Document excerpt:
- Opening Delimiter -

> But could somebody explain to me, why the score would change after a commit,
> even if the related fields have not changed?
This is a lucene issue (not a bug... a design trade-off).
1) When you delete a document, it is only marked as deleted so that it
is not returned with search results. It is really deleted when the
segment it is in undergoes a merge.
2) The inverted-index is completely unaffected by deleted documents.
It would be extraordinarily expensive to reflect deletions in these
structures.
3) Part of full-text scoring includes "idf" (inverse document
frequency)... this depends on both the number of documents in the
index and the number of documents containing the term. The latter is
part of the inverted index structure and does not reflect deletions.
Example: I have an index with 1M documents. The term "text:foobar"
occurs in 500 documents. The IDF function is passed (500,1000000).

- Closing Delimiter -

Task list:
(A) From the Lucene scoring reply, copy the stretch from "It would be" through "is passed (500,1000000).".
(B) Please restate the paragraph of the Lucene scoring reply that begins "3) Part of full-text scoring" in a single shorter sentence, keeping its main facts.
(C) Continue the Lucene scoring reply from the point where it stops.

Recorded information:
- Opening Delimiter -

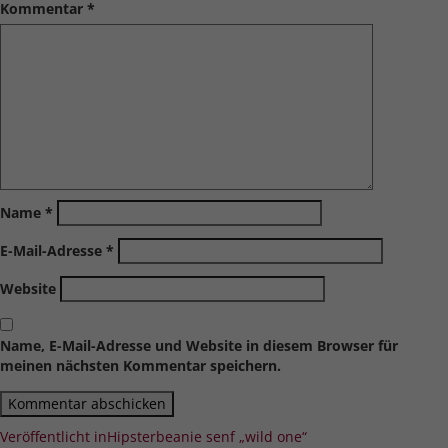
Kommentar
*
Name
*
E-Mail-Adresse
*
Website
Name, E-Mail-Adresse und Website in diesem Browser für
meinen nächsten Kommentar speichern.
Beitragsnavigation
Veröffentlicht in
Hipsterbeanie senf „wild one“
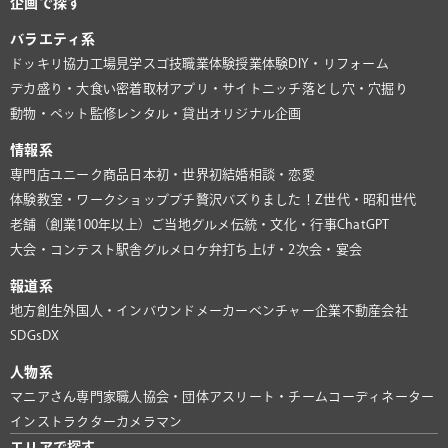
企画で探す
バラエティ系
ドッキリ協力
工場見学
スゴ技
職業体験
授業体験
DIY・リフォーム
デカ盛り・大食い
密着取材
アプリ・サイト
ニッチ
落とし穴・穴掘り
動物・ペット
監修
レンタル・貸出
オリジナル企画
情報系
専門店
ユニーク商品
日本初・世界初
結婚相談・恋愛
体験教室・ワークショップ
プチ贅沢
バズりました！
Z世代・昭和世代
老舗（創業100年以上）
ご当地グルメ
伝統・文化・行事
ChatGPT
大会・コンテスト
駅舎グルメ
ロケ弁
打ち上げ・2次会・宴会
報道系
地方創生
外国人・インバウンド
メーカー
ベンチャー企業
不動産会社
SDGs
DX
人物系
マニアさん
専門家
職人
協会・団体
アスリート・チーム
コーディネーター
インストラクター
カメラマン
エリアで探す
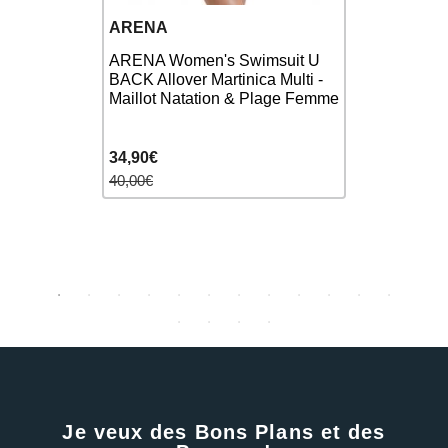
ARENA
SPEEDO
BULA -
ARENA Women's Swimsuit U
tion Femme
BACK Allover Martinica Multi -
Speedo SO
Maillot Natation & Plage Femme
Navy - Mai
34,90€
55,00€
40,00€
Je veux des Bons Plans et des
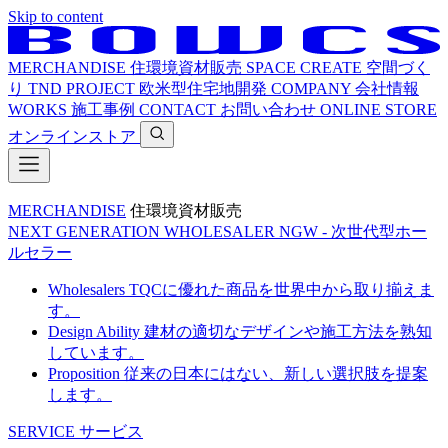
Skip to content
MERCHANDISE
住環境資材販売
SPACE CREATE
空間づく
り
TND PROJECT
欧米型住宅地開発
COMPANY
会社情報
WORKS
施工事例
CONTACT
お問い合わせ
ONLINE STORE
オンラインストア
MERCHANDISE
住環境資材販売
NEXT GENERATION WHOLESALER
NGW - 次世代型ホー
ルセラー
Wholesalers
TQCに優れた商品を世界中から取り揃えま
す。
Design Ability
建材の適切なデザインや施工方法を熟知
しています。
Proposition
従来の日本にはない、新しい選択肢を提案
します。
SERVICE
サービス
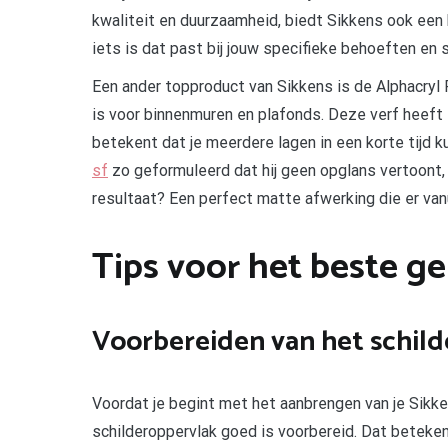
kwaliteit en duurzaamheid, biedt Sikkens ook een b
iets is dat past bij jouw specifieke behoeften en st
Een ander topproduct van Sikkens is de Alphacryl 
is voor binnenmuren en plafonds. Deze verf heeft
betekent dat je meerdere lagen in een korte tijd 
sf
zo geformuleerd dat hij geen opglans vertoont, ze
resultaat? Een perfect matte afwerking die er vanu
Tips voor het beste ge
Voorbereiden van het schil
Voordat je begint met het aanbrengen van je Sikken
schilderoppervlak goed is voorbereid. Dat beteken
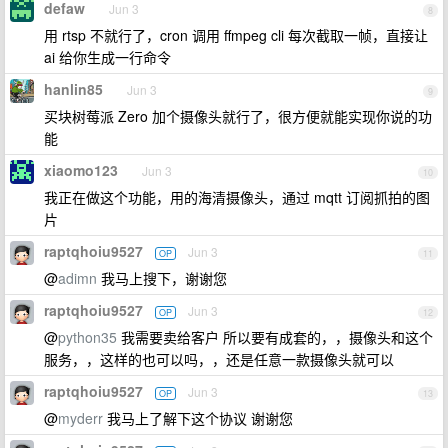
defaw
Jun 3
8
用 rtsp 不就行了，cron 调用 ffmpeg cli 每次截取一帧，直接让
ai 给你生成一行命令
hanlin85
Jun 3
9
买块树莓派 Zero 加个摄像头就行了，很方便就能实现你说的功
能
xiaomo123
Jun 3
10
我正在做这个功能，用的海清摄像头，通过 mqtt 订阅抓拍的图
片
raptqhoiu9527
Jun 3
OP
11
@
adimn
我马上搜下，谢谢您
raptqhoiu9527
Jun 3
OP
12
@
python35
我需要卖给客户 所以要有成套的，，摄像头和这个
服务，，这样的也可以吗，，还是任意一款摄像头就可以
raptqhoiu9527
Jun 3
OP
13
@
myderr
我马上了解下这个协议 谢谢您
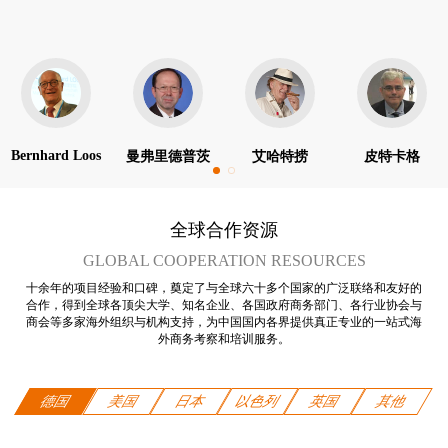
Bernhard Loos
曼弗里德普茨
艾哈特捞
皮特卡格
全球合作资源
GLOBAL COOPERATION RESOURCES
十余年的项目经验和口碑，奠定了与全球六十多个国家的广泛联络和友好的
合作，得到全球各顶尖大学、知名企业、各国政府商务部门、各行业协会与
商会等多家海外组织与机构支持，为中国国内各界提供真正专业的一站式海
外商务考察和培训服务。
德国
美国
日本
以色列
英国
其他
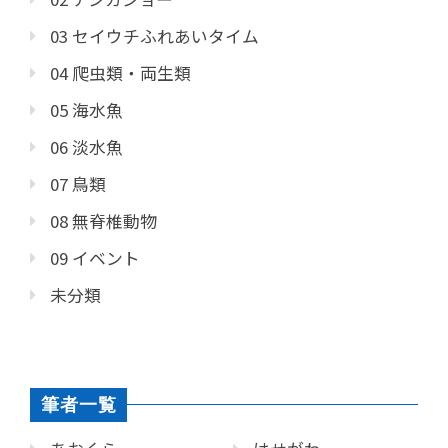
03 セイウチふれあいタイム
04 爬虫類・両生類
05 海水魚
06 淡水魚
07 鳥類
08 無脊椎動物
09 イベント
未分類
筆者一覧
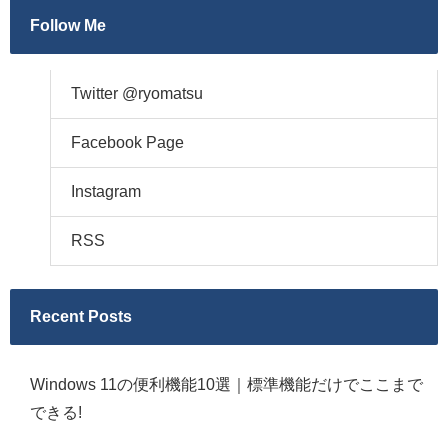
Follow Me
Twitter @ryomatsu
Facebook Page
Instagram
RSS
Recent Posts
Windows 11の便利機能10選｜標準機能だけでここまで
できる!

- Closing Delimiter -

Answers in order:
(A)
It would be extraordinarily expensive to reflect deletions in these
structures.
3) Part of full-text scoring includes "idf" (inverse document
frequency)... this depends on both the number of documents in the
index and the number of documents containing the term. The latter is
part of the inverted index structure and does not reflect deletions.
Example: I have an index with 1M documents. The term "text:foobar"
occurs in 500 documents. The IDF function is passed (500,1000000).

(B) Full-text scoring includes "idf" (inverse document frequency), which depends on the number of documents in the index and the number of documents containing the term, and that second count belongs to the inverted index and does not reflect deletions.

(C)
Now I update (re-index) one of the documents, changing one of the
other fields. The overwritten document hasn't been merged away yet,
and it's statistics still appear in the inverted index. Now the
number of documents containing the term "text:foobar" is 501, and the
IDF calculation has been changed.
Fixes: really remove deleted documents, which will cause their
inverted index statistics to be updated
- call optimize... this merges all segments and hence removes all
deleted docs. This is extremely expensive as it re-writes the entire
index.
- use "expungeDeletes=true" on your commit command. This is also very
expensive, rewriting the complete segment if it has even a single
deletion.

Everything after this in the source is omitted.